Again, While both Jonathan AND MYSELF find this ad horseshit, I have 5k that says the good professor does not think it should be actionable. It seems quite clear he believes it should be met squarely and forcefully w/ some of the points made here by people who understand this topic.
There are no angels in politics. I don’t know if Jefferson used Adams defense of the British soldiers against him in his campaign or not, but he did run around calling Adams a “hermaphrodite”, and Adams campaigned by telling people if Jefferson won their towns would be burned and their children raped. Pretty ugly stuff.
Remember the LBJ ad that shows a cute little girl playing in a field with daisies? The camera fixes on the little girl’s eye. As it zooms in closer and closer the narrator goes into a dramatic countdown from 10 to 1. The narrator reaches 1 at the exact moment the girls entire eye becomes enveloped by the camera – then Kaboom! and an image of an erupting giant nuclear mushroom cloud appears on the screen. The announcer tells viewers those are the stakes. Vote for LBJ or risk having your cute little daughter blown to pieces by nuclear annihilation. That campaign was so negative, with Democrats smearing Goldwater as an “extremist” so often (some things never change, huh?) that in his acceptance speech Goldwater felt he had to embrace the term and famously declared that “extremism in defense of liberty is no vice….”. The LBJ negative campaign was despicable. But effective. The Willie Horton ads were despicable. But effective. So was Swiftboating of John Kerry. Harry Reid uses truly McCarthy-like tactics to take to the Senate floor and refer to two private citizens who also “work within the system” as un-American. That is despicable. But he believes a negative campaign against the Koch Brothers® is more effective than a positive message.
I don’t like the ad. I prefer positive messaging. But the consultants apparently believe that negative campaigns work. So it certainly does not surprise me. Plus, holding the guy responsible for how he earns a living is pretty much what Obama did to disqualify Romney. And when Larry Flynt ran for the presidency I suspect his opponents let it be know that he made a living as a pornography publisher. If there are any boundaries at all, this ad doesn’t seem to cross them relative to recent experience.

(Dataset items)
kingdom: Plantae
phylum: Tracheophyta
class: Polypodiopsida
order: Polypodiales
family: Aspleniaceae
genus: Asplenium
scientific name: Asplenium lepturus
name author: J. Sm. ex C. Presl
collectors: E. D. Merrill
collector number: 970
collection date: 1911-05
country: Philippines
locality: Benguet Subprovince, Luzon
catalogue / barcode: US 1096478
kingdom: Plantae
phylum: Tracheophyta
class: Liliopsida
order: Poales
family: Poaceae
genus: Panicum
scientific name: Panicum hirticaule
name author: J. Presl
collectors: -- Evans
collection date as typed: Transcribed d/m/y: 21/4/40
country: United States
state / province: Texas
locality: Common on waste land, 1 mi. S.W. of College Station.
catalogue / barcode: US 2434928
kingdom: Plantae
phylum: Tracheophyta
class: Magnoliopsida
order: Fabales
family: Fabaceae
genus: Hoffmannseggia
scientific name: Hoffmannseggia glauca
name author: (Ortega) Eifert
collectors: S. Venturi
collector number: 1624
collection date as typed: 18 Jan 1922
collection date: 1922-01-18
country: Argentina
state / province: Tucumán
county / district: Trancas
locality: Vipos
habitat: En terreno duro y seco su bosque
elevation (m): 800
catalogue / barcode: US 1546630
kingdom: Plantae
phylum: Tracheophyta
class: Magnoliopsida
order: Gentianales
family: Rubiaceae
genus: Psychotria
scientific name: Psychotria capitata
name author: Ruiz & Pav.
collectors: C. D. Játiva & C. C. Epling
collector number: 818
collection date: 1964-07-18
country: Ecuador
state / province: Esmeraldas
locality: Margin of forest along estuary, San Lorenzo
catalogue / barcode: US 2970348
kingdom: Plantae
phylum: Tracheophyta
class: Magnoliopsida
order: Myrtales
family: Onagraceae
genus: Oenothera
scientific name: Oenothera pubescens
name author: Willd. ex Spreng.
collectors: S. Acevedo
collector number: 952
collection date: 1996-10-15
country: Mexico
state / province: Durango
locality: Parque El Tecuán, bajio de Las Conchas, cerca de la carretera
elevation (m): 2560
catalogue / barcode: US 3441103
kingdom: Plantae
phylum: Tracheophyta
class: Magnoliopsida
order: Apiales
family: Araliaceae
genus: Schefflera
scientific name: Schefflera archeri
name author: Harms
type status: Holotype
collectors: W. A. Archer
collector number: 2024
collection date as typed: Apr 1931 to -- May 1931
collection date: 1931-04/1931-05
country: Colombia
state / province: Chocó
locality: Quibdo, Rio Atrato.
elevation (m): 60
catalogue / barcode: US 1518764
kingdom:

Problems to work on:
(a) Reproduce the botanical listing from the line containing "country: Colombia" through the end of the listing.
(b) Extend the discussion of negative campaign ads past its final sentence.
The discussion of negative campaign ads and the botanical listing have no connection to each other.

Answers per task:
(a)
country: Colombia
state / province: Chocó
locality: Quibdo, Rio Atrato.
elevation (m): 60
catalogue / barcode: US 1518764
kingdom:

(b)
Is Spinelli calling Professor Turley a “self righteous Dem”?! : shock: It would seem so as the Professor comes down on the side of this as being clearly wrong, hence this blog post of his.
It seems to me, and I allow that I may be in error, that Paul Schulte and Mr. Keebler may have been demonstrating aspects of prejudice?
What seems to be is often, in my life experiences, vastly contrasting with what actually is. If I have imagined a demonstration that never happened, please forgive my error.
If only I were not sufficiently autistic as to have not noticed something labeled “Civility Rule” on the Turley Blog… ??? …
What is delusional projection of self-imago? What is scapegoating? What is being deceived about the nature of deception? Or, perhaps none of those can ever actually exist?
What is child abuse? What happens to abused children who do not die from their abuse, and live to become of adult age?
If negative ads did not work, Harry Reid would not be using them from the well of the Senate.
I first encountered these tactics when I worked on the campaign of a state senator that was also a public defender. The opposing republican candidate send out smear sheets that detailed the cases that the public defender handled as a county employee. We ended up winning by working harder and countering the charges.
Never, use “never or @ least be prudent w/. it.
Bernie Madoff, Mark Dreier, The Enron folks, and many more were rich right folks. so, there’s that.
I’m not certain if some folks slept through history classes or are just the victim of our dysfunctional public education system. Two of our Founding Fathers swapped MUCH nastier barbs during their election. Thomas Jefferson called john Adams “A hermaphroditical character w/ neither the firmness of a man or the gentleness of a woman.” Adams, understand you answer political speech w/ political speech, NOT LAWASUITS, replied, “Jefferson is a mean spirited low lived fellow, the son of a half breed Indian squaw and sired by a mulatto father.” “Life’s hard, wear a f#ckin’ helmet.” Denis Leary
Mr. Raff,
Only rich white people never have charges brought against them. That’s the difference. So Paul thinks that’s the way the law works, only guilty people are charged.
Let’s ask that deceased Alaska Senator that was convicted. Oh yeah, the prosecutor used purgery to obtain a conviction and withheld material information from the defense.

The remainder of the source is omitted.